Clarence “Gatemouth” Brown

Another great one, gone.

BATON ROUGE, La. (AP) – Clarence Brown, the singer and guitarist who built a 50-year career playing blues, country, jazz and Cajun music, died Saturday in his hometown of Orange, Texas, where he had gone to escape Hurricane Katrina, his agent said. He was 81.

Known as “Gatemouth” Brown, he had been battling lung cancer and heart disease and was in ill health for the past year.

Although his career first took off in the 1940s with blues hits “Okie Dokie Stomp” and “Ain’t That Dandy,” Brown bristled when he was labeled a bluesman.

In the second half of his career, he became known as a musical jack-of-all-trades who played a half-dozen instruments and culled from jazz, country, Texas blues, and the zydeco and Cajun music of his native Louisiana.

By the end of his career, Brown had more than 30 recordings and won a Grammy award in 1982.

In his teens, Brown toured as a drummer with swing bands and was nicknamed “Gatemouth” for his deep voice. After a brief stint in the Army, he returned in 1945 to Texas, where he was inspired by blues guitarist T-Bone Walker.

Brown’s career took off in 1947 when Walker became ill and had to leave the stage at a Houston nightclub. The club owner invited Brown to sing, but Brown grabbed Walker’s guitar and thrilled the crowd by tearing through “Gatemouth Boogie” – a song he claimed to have made up on the spot.
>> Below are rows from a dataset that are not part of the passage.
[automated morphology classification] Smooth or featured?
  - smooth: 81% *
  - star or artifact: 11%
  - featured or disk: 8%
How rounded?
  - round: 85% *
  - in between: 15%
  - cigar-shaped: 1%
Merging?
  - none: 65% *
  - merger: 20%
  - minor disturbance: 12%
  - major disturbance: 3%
Brown – who performed in cowboy boots, cowboy hat and Western-style shirts – lived in Nashville in the early 1960s, hosting an R&B television show and recording country singles.

In 1979, he and country guitarist Roy Clark recorded “Makin’ Music,” an album that included blues and country songs and a cover of the Billy Strayhorn-Duke Ellington classic “Take the A-Train.” He also recorded with Eric Clapton, Ry Cooder, Bonnie Raitt and others.